= Susan Antilla =

Freelance journalist

Susan Antilla is a financial journalist and author.

== Career ==
Antilla has written for The New York Times, Bloomberg, The Nation, The American Prospect, The Intercept, New York, CNBC and CNN, among others. She was New York bureau chief of the Money Section of USA Today.

More recently she engaged in journalism projects for Type Investigations, the investigative newsroom of Type Media Center.

Antilla is the author of Tales From the Boom-Boom Room: The Landmark Legal Battles That Exposed Wall Street’s Shocking Culture of Sexual Harassment (2002), an exploration of sexual harassment on Wall Street in the 1990s, focusing especially upon Smith Barney. The New York Observer called the book “a work of compelling Wall Street anthropology.”

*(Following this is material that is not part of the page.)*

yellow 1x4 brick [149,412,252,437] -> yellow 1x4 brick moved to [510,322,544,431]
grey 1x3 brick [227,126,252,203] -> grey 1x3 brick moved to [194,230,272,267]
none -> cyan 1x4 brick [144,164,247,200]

Antilla has received awards from The Silurians Press Club and the Society for Advancing Business Editing and Writing (SABEW),. She received the 2016 journalism award for consumer reporting from the New York Press Club. The Connecticut Press Club selected Tales From The Boom-Boom Room for “Best Book of the Year” in 2002. The book was the National Federation of Press Women 2003 winner in the non-fiction book category.

She received the “Excellence in Financial Journalism” award from the New York State Society of Certified Public Accountants in 1996, and the “Women’s Leadership Award” from Manhattanville College. She has twice been a finalist for the prestigious Gerald Loeb awards for financial journalism, in 1997 and 1998.

=== False-light lawsuit ===
In 1994, Antilla wrote an article for the New York Times that repeated rumors spread by short-sellers suggesting Presstek Inc. chief executive officer Robert Howard was really a convicted felon named Howard Finkelstein. In an editors' note the next day, the Times said that there was no credible evidence to support the rumor and expressed regret for printing it. Howard sued in 1997, accusing Antilla of defamation and casting him in a false light. The Times was not sued by Howard. The jury ruled in Howard's favor on the false light issue, but denied the defamation claim.

In 2000 Antilla was ordered to pay damages of $480,000 to Howard. The court judgment was reversed by a federal appeals court in 2002. The judges wrote that “only a strained reading of the article” would result in a conclusion that Antilla had accused Howard of being Finkelstein.